*PROBLEM REQUIREMENTS*. In the passage below about TCP over cellular networks, roughly how long does it take a parked data device to get active airwave resources and return the SYN+ACK response?

-------- EXERCISE PASSAGE

TCP Problem #2 - added cost for premature retry
The TCP RFC includes many dynamic timers that automatically adjust themselves based on real-world performance. This is actually pretty neat. It means if the TCP ACK and response times tend to be longer than normal, then the TCP state-machine slowly increases the delay before retransmission. But I've seen 3 problems with this.

  1. The most effective way to leverage auto-adjust is to include the 12-byte TCP header options that time-stamps all packets. Linux system add this by default and installing one of many PLC engineering tools on your Windows computers causes Windows to also start always using this. The setting generally is global - you either have 40-byte TCP headers or 52-byte TCP headers forever. So for small telemetry packets, this adds a disproportionately large increase in data costs.
  2. Many embedded devices (PLC, RTU and I/O devices) have "hacked" the TCP ACK sub-system to force connection failure to be faster than the standard 3-4 minutes. For example, I worked with one large PLC company which expected TCP sockets failure in less than 1 second, so they forced TCP retransmission in hundreds of msec and without any normal exponential backoff between retries. This is totally unusable over cellular; you will end up with 30% to 90% of your data traffic being premature retries and responses to premature retries. I have literally seen Wireshark/Ethereal traces which are mainly black lines with red text - which is the default color used to show TCP "problems" such as lost-frag, retrans, dup-ack, etc.
  3. The latency in cellular is abnormal by an order of magnitude. Even browsing the internet or doing a telemetry polling test over DSL/cable broadband averages latencies in the 100-150 msec range. This is what a Windows or Linux defines as "slow/bad" - not the 800 to 3500msec of cellular. So even watching a Windows or Linux TCP state machine auto-adjust the retransmission delay over time, you will not see it achieve a 100% effective setting which eliminates wasted TCP retransmissions. The delay seems to top out
    at about 1.5 to 1.8 seconds, which is just too close to the actual "normal" latency range. So again, use of UDP/IP frees the use user from data costs associated with TCP legacy assumptions - both the main-stream MIS/IT market variety of assumptions and the misapplied IA vendors "speed-ups".

TCP Problem #3 - uncontrollable SYN/Socket Opens

Given the way all cellular systems "park" inactive cellular data devices, it is exceedingly rare to ever see a host app open a new TCP socket without prematurely retrying/retransmitting the SYN packet. This is because one is virtually guaranteed that it will take about 2.5 seconds for the data device to be given active airwave resources and return the SYN+ACK response. This has NOTHING to do with the "always connected" feature Digi and others claim. The data device (even when parked) is fully connected by IP and fully authenticated by the system - it is "always connected". However, the local cell tower only has finite airwave resources, so any device (cell phone or data device) which is idle from 3 to 45 seconds is "parked" without having any preallocated airwave resources. Literally when the TCP "SYN" shows up, the cell tower has to use the control channel to inform the data device to request airwave resources, and after these are requested and allocated the data device can receive and response to the TCP socket open request.

----------------
-------- GIVEN RECORDS

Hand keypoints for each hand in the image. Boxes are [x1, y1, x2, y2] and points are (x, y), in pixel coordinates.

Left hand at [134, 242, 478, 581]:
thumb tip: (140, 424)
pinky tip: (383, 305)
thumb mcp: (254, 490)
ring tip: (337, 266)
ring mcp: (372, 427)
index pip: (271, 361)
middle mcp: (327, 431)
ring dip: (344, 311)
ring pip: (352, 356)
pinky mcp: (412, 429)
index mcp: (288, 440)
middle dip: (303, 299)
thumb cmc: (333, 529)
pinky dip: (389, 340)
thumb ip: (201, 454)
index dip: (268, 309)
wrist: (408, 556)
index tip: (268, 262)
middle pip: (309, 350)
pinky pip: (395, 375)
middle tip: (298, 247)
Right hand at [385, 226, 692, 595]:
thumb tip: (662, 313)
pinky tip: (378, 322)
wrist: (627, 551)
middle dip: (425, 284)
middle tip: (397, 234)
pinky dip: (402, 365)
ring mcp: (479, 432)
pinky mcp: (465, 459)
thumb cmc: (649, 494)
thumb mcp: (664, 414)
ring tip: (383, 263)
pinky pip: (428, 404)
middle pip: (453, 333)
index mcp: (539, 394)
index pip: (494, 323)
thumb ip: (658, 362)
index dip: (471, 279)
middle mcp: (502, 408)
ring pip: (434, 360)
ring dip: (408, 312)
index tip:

----------------

*TASK OUTPUT*. About 2.5 seconds.